Credit: National Council of Churches in Korea

Gifts to Mission & Service support peace and reconciliation processes across the globe. In Japan and Korea, the church’s peace-making efforts have never been more critical as COVID-19 heightens tensions.

According to South Korea, Japan has not formally acknowledged the reportedly state-sanctioned massacre of thousands of Koreans in Japan after a 1923 earthquake, nor the suffering of Korean “comfort women” forced into sexual slavery during World War II. The scars of trauma continue to strain relationships between the two countries.

The relationship between Japan and Korea was at an all-time low before COVID-19 struck, but travel bans have driven an even deeper wedge between neighbours. While travel restrictions seem like necessary precautions, they presented challenges to partners seeking to heal wounds rooted in the 1910‒1945 Japanese colonial period and its brutal occupation of the Korean peninsula.

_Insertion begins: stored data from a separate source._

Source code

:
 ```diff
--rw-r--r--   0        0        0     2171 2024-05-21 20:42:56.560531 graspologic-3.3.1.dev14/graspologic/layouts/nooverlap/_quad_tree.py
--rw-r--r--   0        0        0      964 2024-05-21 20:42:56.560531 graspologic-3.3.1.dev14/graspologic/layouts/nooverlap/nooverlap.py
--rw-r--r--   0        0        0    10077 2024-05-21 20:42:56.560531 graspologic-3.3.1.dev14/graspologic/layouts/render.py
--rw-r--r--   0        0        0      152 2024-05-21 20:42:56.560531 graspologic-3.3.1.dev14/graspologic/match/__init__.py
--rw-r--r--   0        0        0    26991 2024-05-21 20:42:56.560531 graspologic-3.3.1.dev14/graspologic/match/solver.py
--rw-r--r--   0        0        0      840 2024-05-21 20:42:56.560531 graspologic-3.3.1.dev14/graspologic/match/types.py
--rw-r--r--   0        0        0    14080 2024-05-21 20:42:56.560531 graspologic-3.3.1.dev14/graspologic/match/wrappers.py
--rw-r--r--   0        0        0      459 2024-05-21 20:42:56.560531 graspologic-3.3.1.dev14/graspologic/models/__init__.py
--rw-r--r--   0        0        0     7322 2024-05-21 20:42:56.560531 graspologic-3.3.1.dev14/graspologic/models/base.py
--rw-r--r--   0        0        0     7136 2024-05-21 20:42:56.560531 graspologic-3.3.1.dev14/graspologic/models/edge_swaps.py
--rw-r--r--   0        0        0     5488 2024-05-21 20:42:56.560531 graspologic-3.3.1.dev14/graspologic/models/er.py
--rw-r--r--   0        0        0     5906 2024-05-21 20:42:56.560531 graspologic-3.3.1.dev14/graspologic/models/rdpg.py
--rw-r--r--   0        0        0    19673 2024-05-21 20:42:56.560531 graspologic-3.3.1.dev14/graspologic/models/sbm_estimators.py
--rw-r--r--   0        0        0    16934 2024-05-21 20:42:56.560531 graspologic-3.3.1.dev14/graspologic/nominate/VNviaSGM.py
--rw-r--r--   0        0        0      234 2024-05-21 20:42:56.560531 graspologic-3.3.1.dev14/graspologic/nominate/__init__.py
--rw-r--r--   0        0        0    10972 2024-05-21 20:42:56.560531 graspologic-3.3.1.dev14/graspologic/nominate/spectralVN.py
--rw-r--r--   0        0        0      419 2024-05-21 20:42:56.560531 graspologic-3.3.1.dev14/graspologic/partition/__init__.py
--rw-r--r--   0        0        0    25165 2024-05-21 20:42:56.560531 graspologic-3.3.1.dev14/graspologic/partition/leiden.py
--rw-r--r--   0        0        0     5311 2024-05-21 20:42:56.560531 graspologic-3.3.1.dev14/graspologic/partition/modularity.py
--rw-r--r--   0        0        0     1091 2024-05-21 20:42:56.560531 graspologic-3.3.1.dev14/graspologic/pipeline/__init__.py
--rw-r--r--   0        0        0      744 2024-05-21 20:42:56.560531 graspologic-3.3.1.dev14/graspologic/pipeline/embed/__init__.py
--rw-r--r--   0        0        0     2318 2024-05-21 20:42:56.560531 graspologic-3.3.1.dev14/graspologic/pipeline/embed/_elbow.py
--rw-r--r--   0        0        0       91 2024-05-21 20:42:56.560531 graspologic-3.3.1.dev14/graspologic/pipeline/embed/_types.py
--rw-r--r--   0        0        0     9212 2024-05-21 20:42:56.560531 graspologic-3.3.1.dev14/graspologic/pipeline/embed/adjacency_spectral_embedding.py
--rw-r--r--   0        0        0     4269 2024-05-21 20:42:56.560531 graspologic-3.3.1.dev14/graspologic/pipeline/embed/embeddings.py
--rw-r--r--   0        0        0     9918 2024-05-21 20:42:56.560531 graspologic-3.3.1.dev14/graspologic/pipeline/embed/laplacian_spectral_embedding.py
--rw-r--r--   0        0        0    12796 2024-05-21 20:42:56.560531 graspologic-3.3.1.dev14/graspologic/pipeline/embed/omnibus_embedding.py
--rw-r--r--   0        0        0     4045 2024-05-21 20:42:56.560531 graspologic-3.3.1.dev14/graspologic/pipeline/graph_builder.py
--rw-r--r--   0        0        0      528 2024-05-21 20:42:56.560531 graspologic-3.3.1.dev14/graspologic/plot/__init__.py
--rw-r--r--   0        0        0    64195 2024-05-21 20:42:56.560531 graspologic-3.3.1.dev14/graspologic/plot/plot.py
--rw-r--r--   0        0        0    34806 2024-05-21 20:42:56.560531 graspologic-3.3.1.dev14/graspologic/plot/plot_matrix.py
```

So in July this year, representatives from 16 civil society and religious organizations from South Korea and Japan respectively—including Mission & Service partners—gathered online to promote participation and solidarity in peace-making, launching the Korea-Japan Reconciliation and Peace Platform. At the launching ceremony held online simultaneously in Seoul and Tokyo, the alliance outlined the goals of the platform: to promote correct understanding of the two countries’ shared history and move toward right relations by healing the wounds of victims. Among other things, the alliance committed to work together to realize a nuclear-free Northeast Asia and promote a common vision for peace among the Asia Pacific regional community. A key focus is to develop young leadership in both countries through human rights and peace education.

Patti Talbot, the United Church’s team leader for Northeast Asia partnerships, explains that the denomination’s involvement today is a continuation of the faithful, peace-making work that our missionaries have long supported.

“Canadian missionaries related to the United Church have served, lived, died, and are buried in what is now North Korea as well as what is now South Korea. United Church missionaries served in Korea during the Japanese occupation, the Korean war, and the immediate aftermath,” says Talbot. “The yearning of Mission & Service partners for peace is shared by United Church people and by many, many Canadians who are connected to the region through family, friends, and church relationships as well as commerce, education, arts, culture, and more.”

Your gifts through Mission & Service support vital peace processes across the globe. Thank you for helping to build a better world.